Architecture & Design
Identity Trust Boundary Flow
System Invariants
- ·Tokens must not contain PII; only claims required for authorization (sub, roles, exp).
- ·"Verified" is never issued when verification against national APIs did not succeed.
- ·Only the gateway calls national APIs and issues tokens; services validate tokens only.
- ·Session tokens are short-lived; re-validation on every login.
- ·RBAC is enforced at gateway (route) and at service (resource); no bypass.
- ·All authentication and token issuance events are logged for audit.

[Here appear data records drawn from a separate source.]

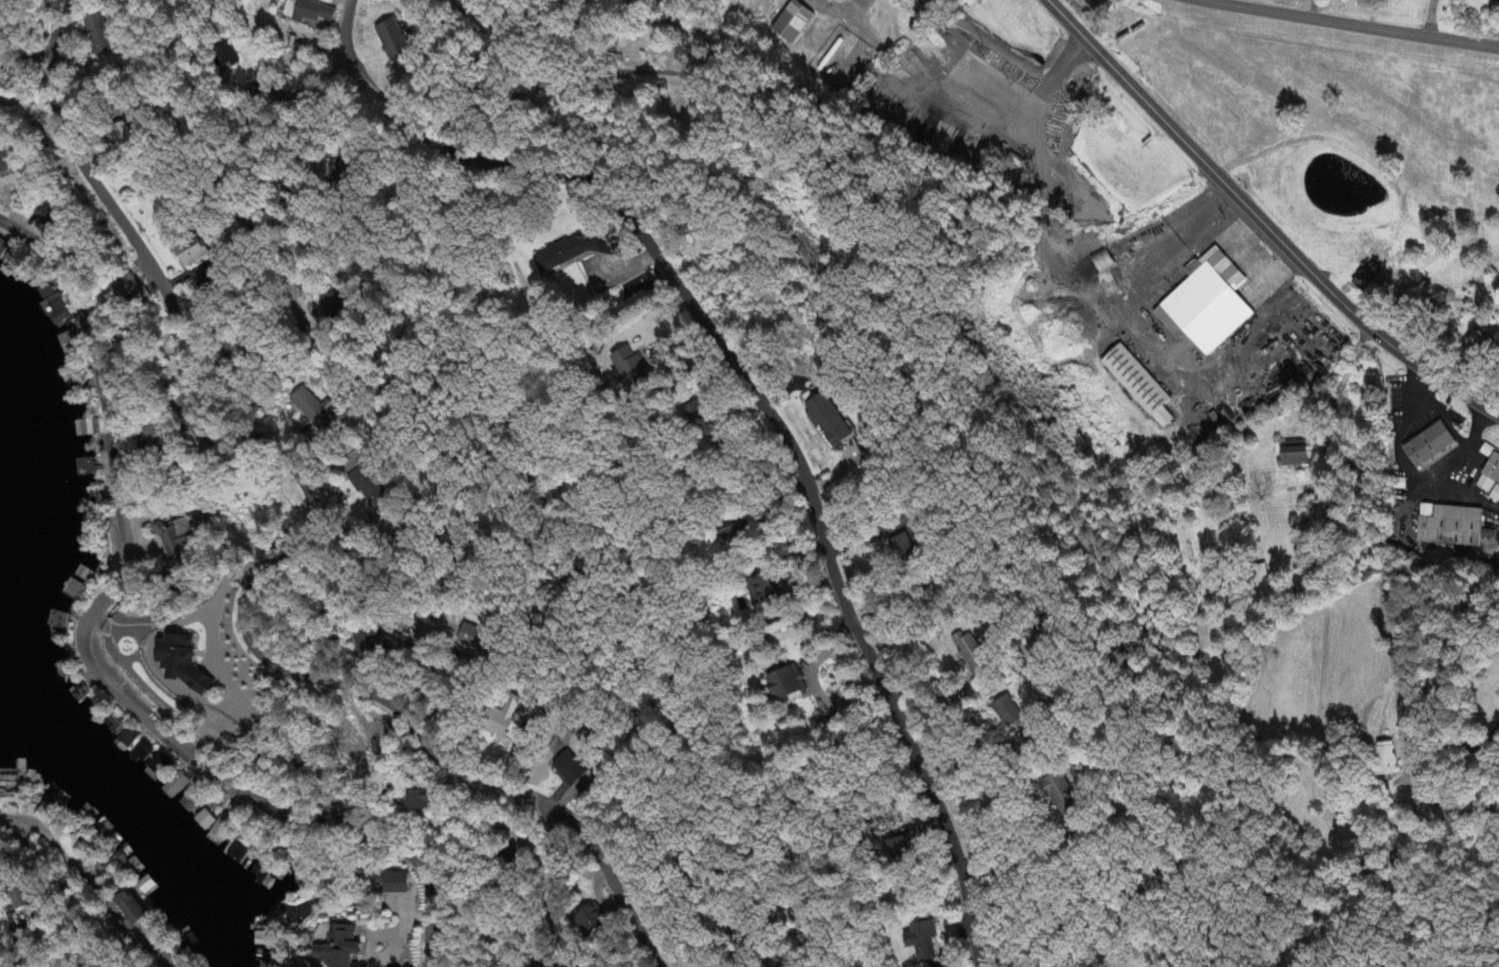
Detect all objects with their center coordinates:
building: (1498, 0)
road: (841, 4)
building: (304, 12)
road: (1430, 18)
building: (794, 22)
road: (1350, 24)
building: (101, 35)
building: (390, 40)
road: (707, 45)
building: (222, 54)
road: (29, 59)
road: (1032, 118)
building: (122, 139)
road: (284, 173)
road: (728, 201)
building: (46, 217)
road: (1262, 220)
road: (1244, 226)
road: (1235, 242)
building: (195, 253)
building: (557, 255)
building: (1098, 262)
building: (1367, 275)
road: (1071, 279)
building: (130, 288)
building: (41, 293)
building: (1208, 303)
building: (333, 305)
building: (1479, 342)
building: (628, 367)
building: (1138, 384)
road: (757, 395)
road: (1426, 397)
road: (1329, 409)
building: (316, 410)
road: (431, 410)
building: (699, 420)
building: (825, 421)
building: (1431, 446)
building: (1488, 450)
building: (1296, 454)
road: (1440, 469)
building: (1494, 469)
building: (1487, 484)
building: (373, 491)
building: (1496, 495)
building: (1334, 511)
building: (1454, 526)
building: (732, 530)
building: (902, 549)
road: (297, 552)
road: (1426, 566)
building: (1261, 587)
building: (762, 590)
building: (476, 639)
building: (385, 644)
building: (970, 653)
building: (187, 664)
road: (88, 666)
road: (1445, 670)
building: (784, 684)
road: (233, 710)
building: (1005, 712)
building: (510, 717)
road: (1489, 741)
road: (971, 759)
building: (1387, 759)
building: (573, 770)
building: (1058, 795)
building: (417, 801)
building: (47, 815)
building: (203, 821)
building: (897, 847)
road: (1013, 863)
building: (394, 884)
road: (557, 888)
building: (35, 901)
road: (47, 904)
building: (127, 909)
building: (600, 920)
building: (263, 940)
building: (919, 941)
building: (343, 948)

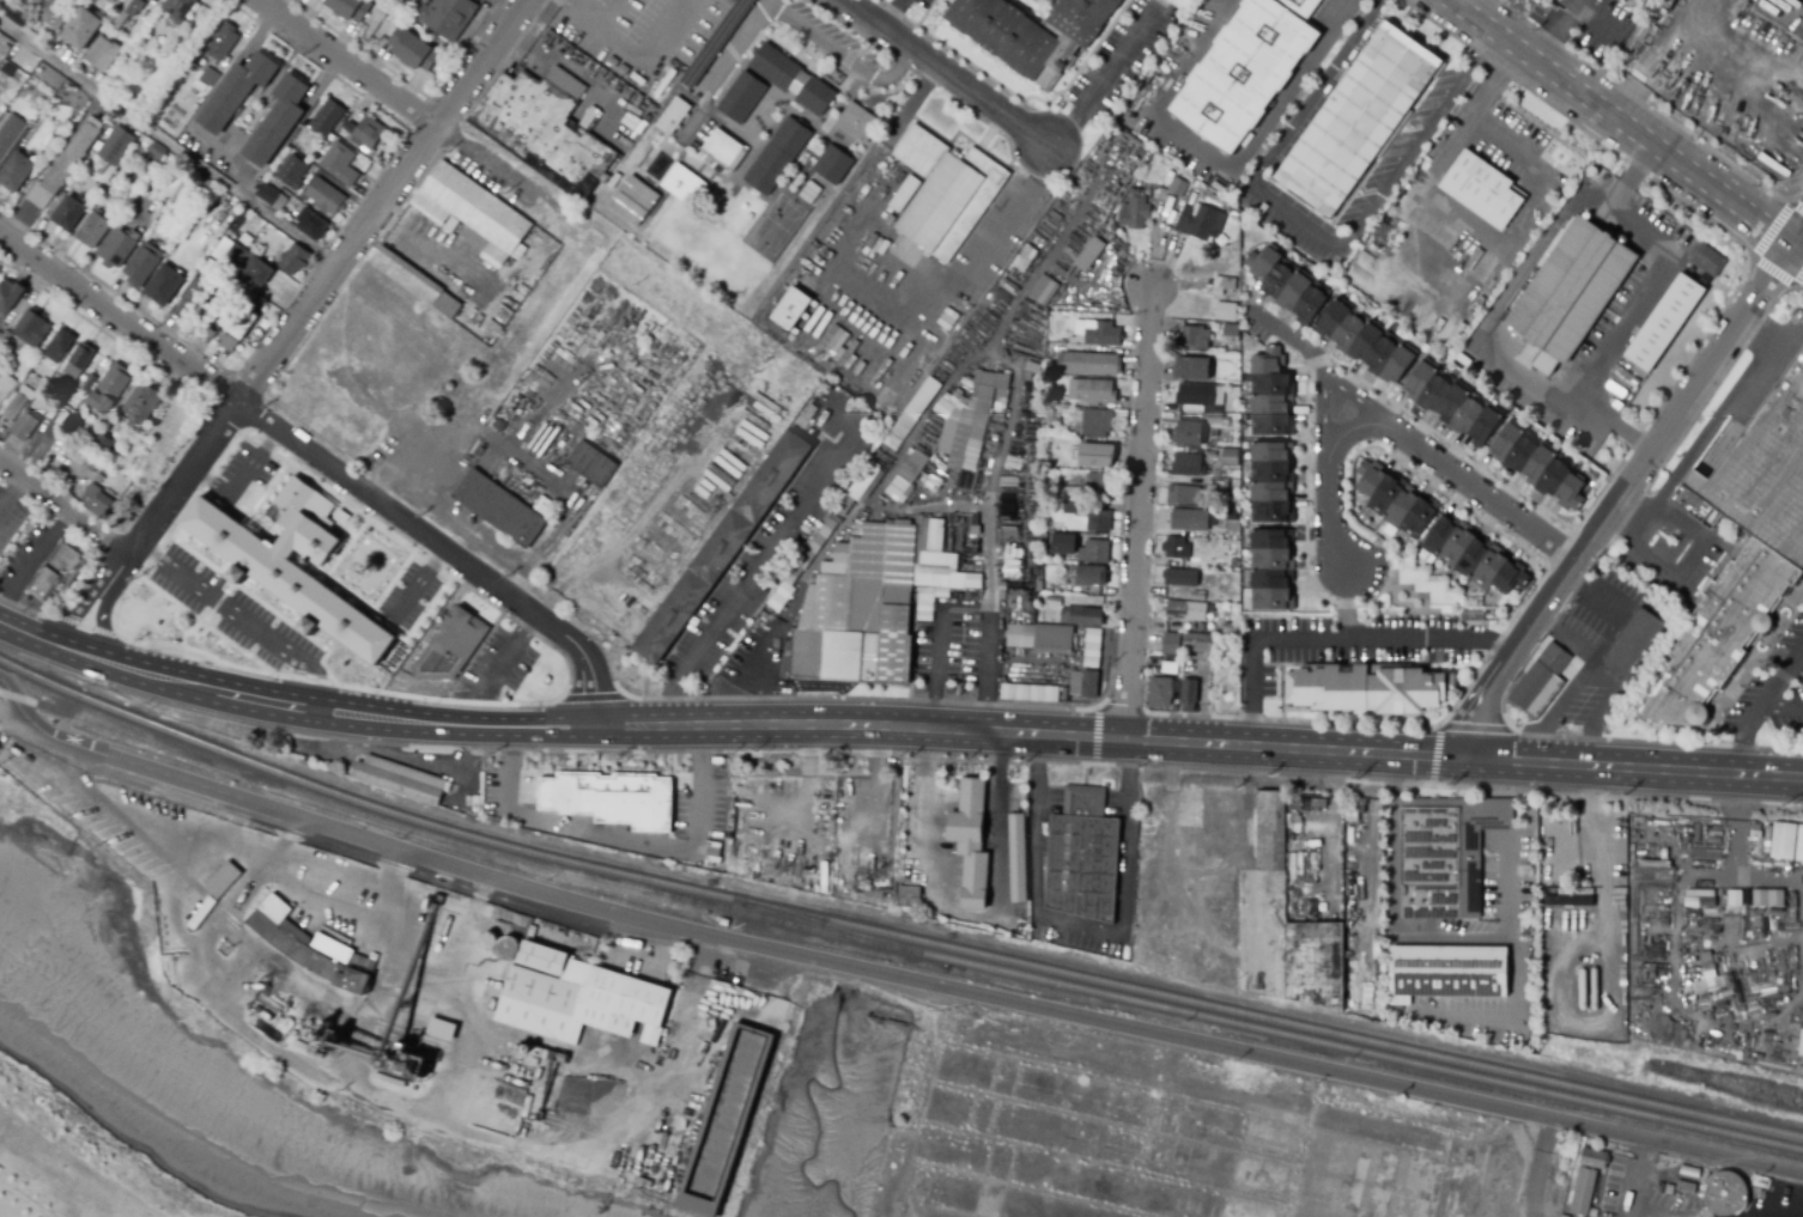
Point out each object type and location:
building: (1535, 0)
building: (1540, 0)
road: (1801, 0)
road: (763, 2)
road: (278, 5)
road: (760, 7)
building: (350, 8)
building: (179, 9)
building: (21, 11)
road: (892, 11)
building: (50, 13)
building: (126, 13)
building: (449, 19)
road: (1552, 30)
building: (79, 32)
building: (125, 33)
building: (1033, 33)
building: (224, 40)
building: (413, 49)
building: (103, 54)
building: (773, 66)
building: (1245, 69)
road: (951, 74)
building: (210, 75)
road: (1105, 76)
building: (798, 82)
building: (196, 90)
building: (236, 92)
building: (653, 95)
building: (814, 97)
road: (395, 98)
building: (741, 98)
building: (675, 112)
road: (1470, 112)
building: (327, 117)
building: (277, 121)
building: (1354, 121)
building: (856, 122)
road: (1621, 124)
building: (632, 128)
building: (545, 130)
building: (368, 133)
building: (10, 135)
road: (1287, 137)
road: (169, 141)
road: (1418, 142)
building: (50, 144)
building: (116, 145)
building: (154, 151)
building: (721, 151)
building: (779, 151)
road: (1218, 161)
building: (288, 164)
building: (831, 164)
building: (64, 165)
building: (338, 166)
building: (15, 172)
building: (616, 178)
building: (681, 185)
building: (1177, 187)
building: (1481, 190)
building: (943, 193)
building: (808, 194)
building: (271, 197)
building: (325, 197)
building: (1217, 199)
building: (633, 200)
building: (714, 204)
building: (1230, 210)
building: (472, 212)
building: (1135, 212)
building: (68, 214)
building: (886, 216)
building: (1201, 223)
building: (310, 225)
building: (94, 229)
road: (1799, 243)
road: (984, 244)
building: (120, 248)
road: (1799, 251)
building: (1089, 255)
building: (1704, 259)
building: (294, 260)
building: (241, 263)
building: (1477, 264)
building: (142, 266)
building: (418, 280)
building: (1223, 283)
building: (164, 286)
building: (1568, 290)
building: (1043, 291)
road: (317, 292)
building: (9, 296)
building: (192, 298)
road: (1632, 304)
building: (789, 308)
building: (1226, 313)
building: (215, 320)
building: (1661, 323)
building: (496, 328)
building: (1230, 329)
building: (28, 331)
building: (1097, 333)
building: (235, 335)
building: (1195, 337)
road: (1298, 339)
building: (61, 344)
building: (44, 358)
building: (79, 361)
building: (1089, 364)
building: (1031, 367)
building: (1192, 369)
building: (1420, 380)
road: (1327, 381)
building: (89, 383)
building: (109, 388)
building: (1048, 389)
building: (1091, 391)
building: (1235, 392)
building: (1198, 397)
building: (142, 403)
building: (985, 406)
building: (12, 410)
building: (911, 415)
building: (1084, 421)
building: (26, 427)
building: (1196, 430)
building: (948, 437)
road: (1406, 438)
building: (102, 445)
building: (1093, 456)
building: (1230, 458)
building: (92, 462)
road: (323, 463)
building: (594, 463)
building: (1188, 466)
building: (907, 476)
building: (99, 479)
building: (1198, 480)
building: (1234, 483)
building: (929, 484)
building: (1273, 484)
building: (1099, 485)
road: (992, 487)
building: (855, 491)
building: (1067, 493)
building: (1186, 496)
road: (1621, 499)
building: (98, 502)
building: (545, 504)
building: (501, 506)
road: (64, 507)
building: (1073, 508)
road: (249, 513)
road: (1137, 515)
building: (1231, 515)
building: (1098, 521)
building: (1192, 521)
building: (975, 530)
building: (1437, 532)
building: (727, 545)
building: (1064, 545)
road: (344, 548)
building: (1178, 549)
road: (772, 552)
building: (1096, 552)
road: (152, 554)
building: (1740, 554)
road: (97, 558)
building: (289, 561)
road: (1696, 561)
building: (801, 565)
building: (1233, 565)
building: (63, 570)
building: (1039, 571)
building: (1067, 572)
building: (1090, 576)
building: (1180, 578)
road: (391, 580)
road: (459, 582)
building: (1002, 586)
building: (780, 595)
building: (1197, 596)
building: (1209, 598)
building: (1002, 600)
building: (1053, 601)
road: (217, 602)
building: (875, 602)
road: (262, 603)
road: (966, 606)
building: (1186, 611)
road: (75, 612)
building: (1081, 616)
road: (241, 618)
road: (66, 619)
road: (1554, 619)
road: (387, 620)
road: (101, 623)
park: (167, 624)
road: (204, 624)
road: (84, 625)
building: (1231, 626)
road: (22, 632)
road: (104, 632)
building: (1042, 639)
road: (1332, 640)
road: (163, 643)
building: (1197, 643)
building: (1170, 644)
building: (1630, 644)
building: (450, 645)
building: (1092, 647)
road: (72, 651)
building: (1169, 668)
road: (1797, 671)
road: (309, 679)
road: (765, 680)
building: (1085, 683)
building: (1541, 683)
road: (1774, 689)
building: (1364, 690)
parking lot: (1772, 690)
road: (935, 691)
building: (1029, 692)
building: (1159, 693)
building: (1063, 694)
road: (989, 695)
road: (592, 696)
building: (1188, 696)
road: (860, 698)
building: (1204, 707)
road: (1783, 707)
road: (22, 716)
road: (343, 720)
road: (1475, 727)
road: (1095, 734)
railway: (201, 740)
road: (1198, 744)
road: (1743, 753)
road: (1435, 755)
road: (1096, 763)
road: (1331, 775)
building: (401, 779)
building: (618, 801)
building: (1308, 802)
building: (1189, 807)
building: (1358, 809)
building: (731, 815)
road: (522, 816)
building: (1350, 828)
road: (695, 829)
road: (289, 840)
building: (969, 840)
building: (1799, 843)
road: (1326, 851)
road: (888, 853)
building: (1082, 856)
building: (1016, 857)
railway: (574, 859)
building: (1427, 864)
building: (708, 866)
road: (396, 874)
building: (221, 880)
building: (881, 884)
road: (252, 888)
building: (909, 897)
building: (1767, 897)
building: (1707, 900)
road: (972, 913)
railway: (816, 914)
road: (1084, 925)
building: (1290, 925)
road: (712, 932)
road: (1410, 939)
building: (486, 941)
building: (310, 947)
road: (208, 961)
building: (1444, 973)
building: (1708, 974)
road: (1602, 975)
road: (438, 983)
building: (1224, 983)
building: (581, 995)
building: (442, 1024)
railway: (1271, 1027)
railway: (1346, 1031)
building: (1801, 1047)
road: (1500, 1106)
building: (729, 1119)
road: (1672, 1144)
building: (1594, 1159)
park: (78, 1161)
building: (584, 1163)
road: (1539, 1166)
road: (1639, 1178)
building: (1686, 1187)
building: (1583, 1192)
building: (1725, 1192)
road: (32, 1197)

Architecture Decision Records
- ADR-01Gateway as sole issuer of session tokens; legacy systems validate only
- ADR-02No PII in tokens; minimal claims for authorization
- ADR-03Fail safe when national identity APIs are unavailable
- ADR-04RBAC enforced at gateway and at service layer
- ADR-05Audit logging for authentication and token issuance
Scale & Constraints
- Request volume
- ~45k logins/month; token validation on every request to downstream services.
- Concurrency
- Gateway is single writer for tokens; services are read-only validators. No distributed lock; stateless validation.
- External dependencies
- Mi Argentina, RENAPER, ARCA. Login depends on at least one being available; degraded mode (unverified session or reject) when all are down.
- Failure modes
- National APIs down or slow → degraded mode or login failure; no "verified" issued without verification. Token validation failure → 401; no fallback to legacy auth.
- Data consistency
- Session and verification state only in gateway; tokens are signed assertions. Services do not persist identity state; they validate and apply RBAC per request.
What was explicitly rejected
- ✕
Each legacy system calling national APIs and issuing its own tokens
Would duplicate integration, PII exposure, and failure modes; single gateway gives one trust boundary and one place to fail safe.
- ✕
PII or raw registry data in tokens
Blast radius and compliance; tokens are minimal claims (sub, roles, exp) so compromise of a service does not leak registry data.
- ✕
Long-lived tokens with no re-validation
Verification must reflect current state; every login re-validates against national APIs so "verified" cannot become stale.